Q.5 担当しているゼミの内容について教えてください。

ゼミは「日常生活の社会学」がテーマです。日常生活のどのような現象の中にも人々の方法論があるという視点です。主要な問いは「その人たち自身がどのような形で自分たちの行為をつくり、経験しているのか」です。私からテーマを提示することはなく、学生たちは思い思いの興味関心事を取り上げます。例えば観光や終活、日常生活における議論の方法や音楽演奏のアドリブについてなど、さまざまなテーマに取り組んでいます。

Q.6 ゼミを通じて特に学生に伝えたいことは何ですか?

そこに社会がある限り、自分が関心のあるどのような小さく些細なことでも、とるに足らないことではない。ということを伝えたいです。それが社会学的な感覚だと思うのです。小さな問題に直面し考える。そして言語化する力を養ってください。その小さな問題は誰かにとっては重要な問題でもありうるものです。

Q.7 社会学の魅力は何ですか?

多様性と自由度が高いところです。テーマは何でも選ぶことができ、どこからでもスタートできます。そして社会学の持つ多様性の追求はある意味、自分が社会に拘束されている、または誰もが社会に参加していることを理解することにつながります。

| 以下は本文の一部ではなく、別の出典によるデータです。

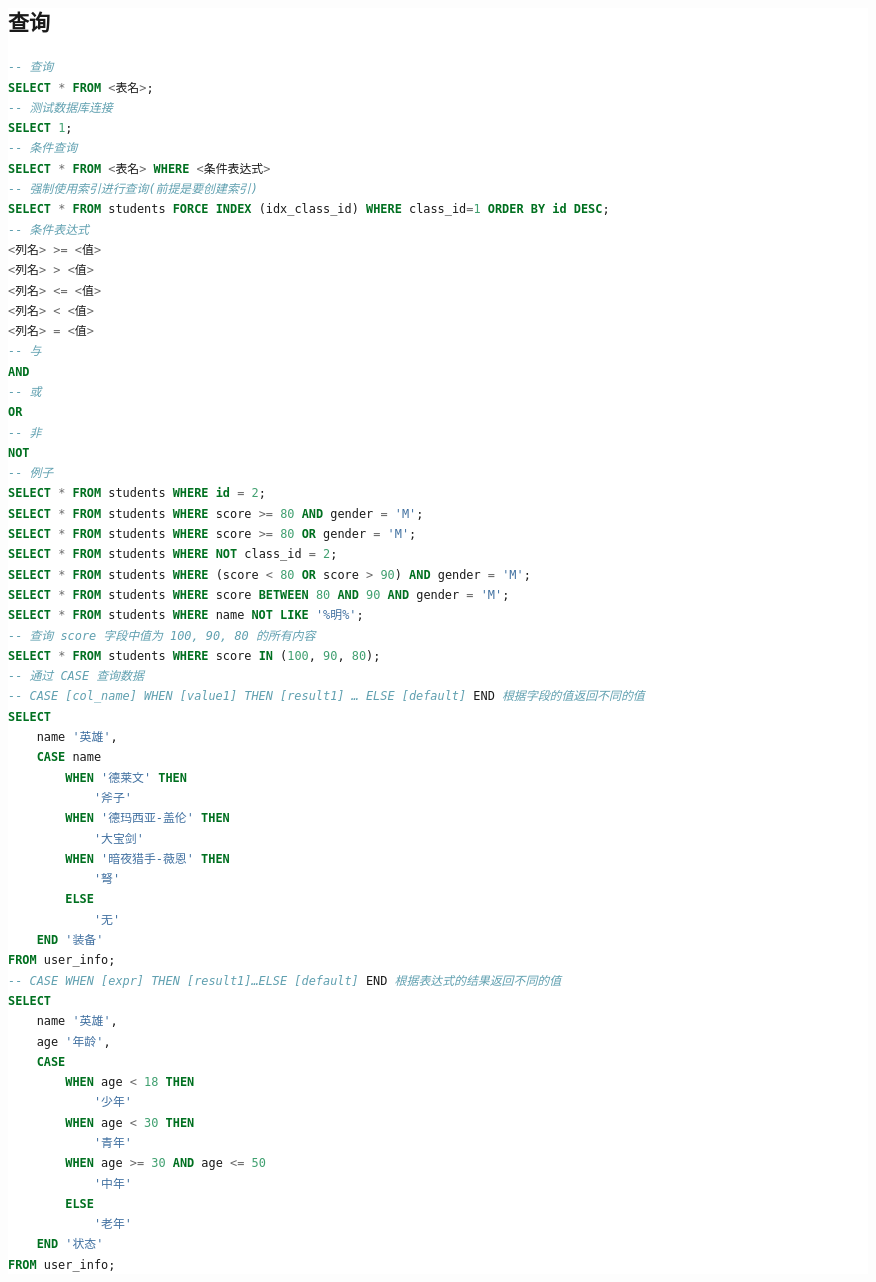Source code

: 查询
---
```sql
-- 查询
SELECT * FROM <表名>;
-- 测试数据库连接
SELECT 1;
-- 条件查询
SELECT * FROM <表名> WHERE <条件表达式>
-- 强制使用索引进行查询(前提是要创建索引)
SELECT * FROM students FORCE INDEX (idx_class_id) WHERE class_id=1 ORDER BY id DESC;
-- 条件表达式
<列名> >= <值>
<列名> > <值>
<列名> <= <值>
<列名> < <值>
<列名> = <值>
-- 与
AND
-- 或
OR
-- 非
NOT
-- 例子
SELECT * FROM students WHERE id = 2;
SELECT * FROM students WHERE score >= 80 AND gender = 'M';
SELECT * FROM students WHERE score >= 80 OR gender = 'M';
SELECT * FROM students WHERE NOT class_id = 2;
SELECT * FROM students WHERE (score < 80 OR score > 90) AND gender = 'M';
SELECT * FROM students WHERE score BETWEEN 80 AND 90 AND gender = 'M';
SELECT * FROM students WHERE name NOT LIKE '%明%';
-- 查询 score 字段中值为 100, 90, 80 的所有内容
SELECT * FROM students WHERE score IN (100, 90, 80);
-- 通过 CASE 查询数据
-- CASE [col_name] WHEN [value1] THEN [result1] … ELSE [default] END 根据字段的值返回不同的值
SELECT
	name '英雄',
	CASE name
		WHEN '德莱文' THEN
			'斧子'
		WHEN '德玛西亚-盖伦' THEN
			'大宝剑'
		WHEN '暗夜猎手-薇恩' THEN
			'弩'
		ELSE
			'无'
	END '装备'
FROM user_info;
-- CASE WHEN [expr] THEN [result1]…ELSE [default] END 根据表达式的结果返回不同的值
SELECT
	name '英雄',
	age '年龄',
	CASE
		WHEN age < 18 THEN
			'少年'
		WHEN age < 30 THEN
			'青年'
		WHEN age >= 30 AND age <= 50
			'中年'
		ELSE
			'老年'
	END '状态'
FROM user_info;
```
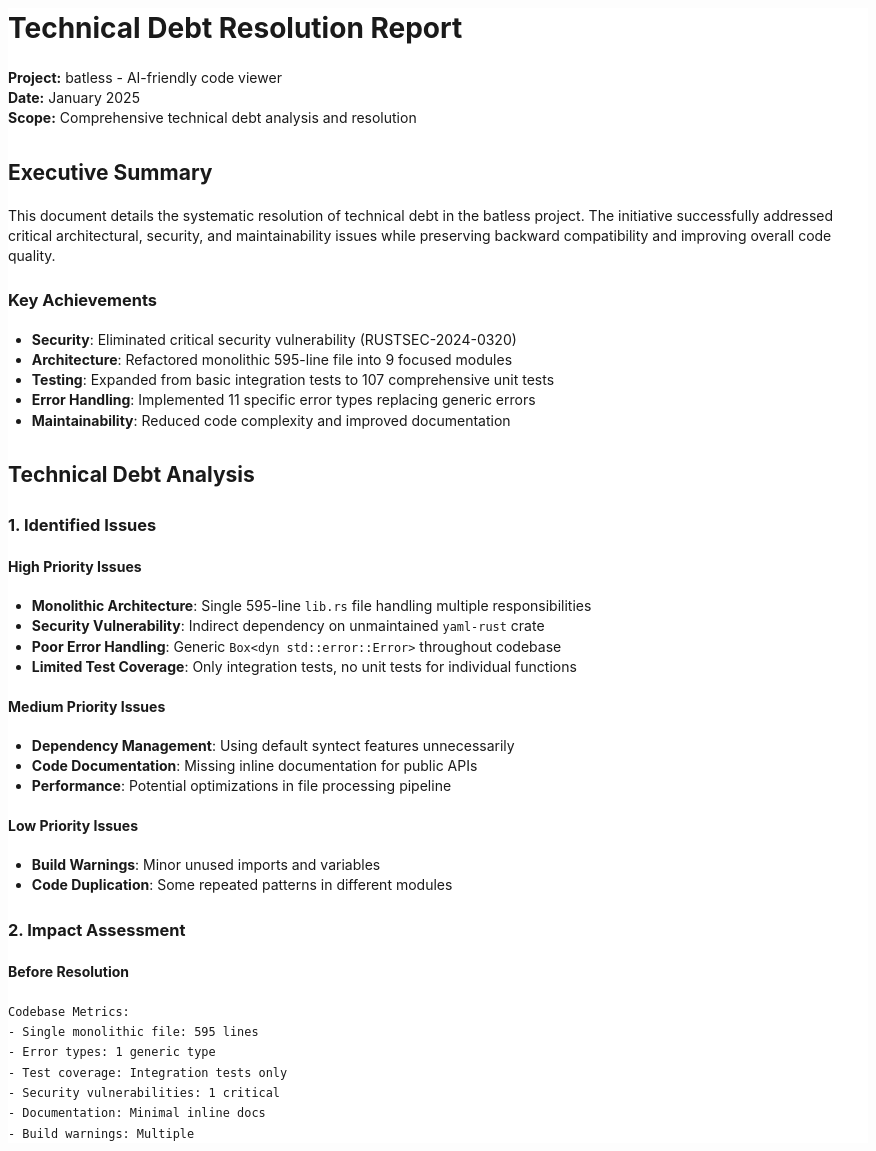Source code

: # Technical Debt Resolution Report

**Project:** batless - AI-friendly code viewer  
**Date:** January 2025  
**Scope:** Comprehensive technical debt analysis and resolution

## Executive Summary

This document details the systematic resolution of technical debt in the batless project. The initiative successfully addressed critical architectural, security, and maintainability issues while preserving backward compatibility and improving overall code quality.

### Key Achievements
- **Security**: Eliminated critical security vulnerability (RUSTSEC-2024-0320)
- **Architecture**: Refactored monolithic 595-line file into 9 focused modules
- **Testing**: Expanded from basic integration tests to 107 comprehensive unit tests
- **Error Handling**: Implemented 11 specific error types replacing generic errors
- **Maintainability**: Reduced code complexity and improved documentation

## Technical Debt Analysis

### 1. Identified Issues

#### **High Priority Issues**
- **Monolithic Architecture**: Single 595-line `lib.rs` file handling multiple responsibilities
- **Security Vulnerability**: Indirect dependency on unmaintained `yaml-rust` crate
- **Poor Error Handling**: Generic `Box<dyn std::error::Error>` throughout codebase
- **Limited Test Coverage**: Only integration tests, no unit tests for individual functions

#### **Medium Priority Issues**
- **Dependency Management**: Using default syntect features unnecessarily
- **Code Documentation**: Missing inline documentation for public APIs
- **Performance**: Potential optimizations in file processing pipeline

#### **Low Priority Issues**
- **Build Warnings**: Minor unused imports and variables
- **Code Duplication**: Some repeated patterns in different modules

### 2. Impact Assessment

#### **Before Resolution**
```
Codebase Metrics:
- Single monolithic file: 595 lines
- Error types: 1 generic type
- Test coverage: Integration tests only
- Security vulnerabilities: 1 critical
- Documentation: Minimal inline docs
- Build warnings: Multiple
```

Q.8 どのような学生が社会学部により合っていると思いますか?

小さなことでも突き詰めて考えたい人でしょうか?誰もが社会の中で生きていますから、社会学の扉は広く開いています。入口は入りやすく、関心の持ち方と、問いの立て方を理解して積み上げていけば、出口は見えてくると思います。私のゼミでは、自分の立てた問いを真面目に面白がれる人を歓迎しています。

Q.9 学生におすすめしたい本を教えてください。

学生のうちに人生を変えるような、その後の自分の思考を形づくるような本との出会いをしてほしいですね。簡単ではない、すぐには理解できない、歯がたたないような読書体験は重要だと思います。筋トレと同じで負荷をかけながら挑むことが大切です。私にとっては、それはウィトゲンシュタインの『哲学探究』という書物でした。

Q.10 最後に高校生へのメッセージをお願いします。

身近な問題を考えることができる学科なので、社会学科にぜひ来てください!自分の興味関心のあることを知ろうと実際に調査し、人に出会い、意見を聞く作業は世界を広げてくれます。自分をつくっていく過程で役に立つことも多いと思います。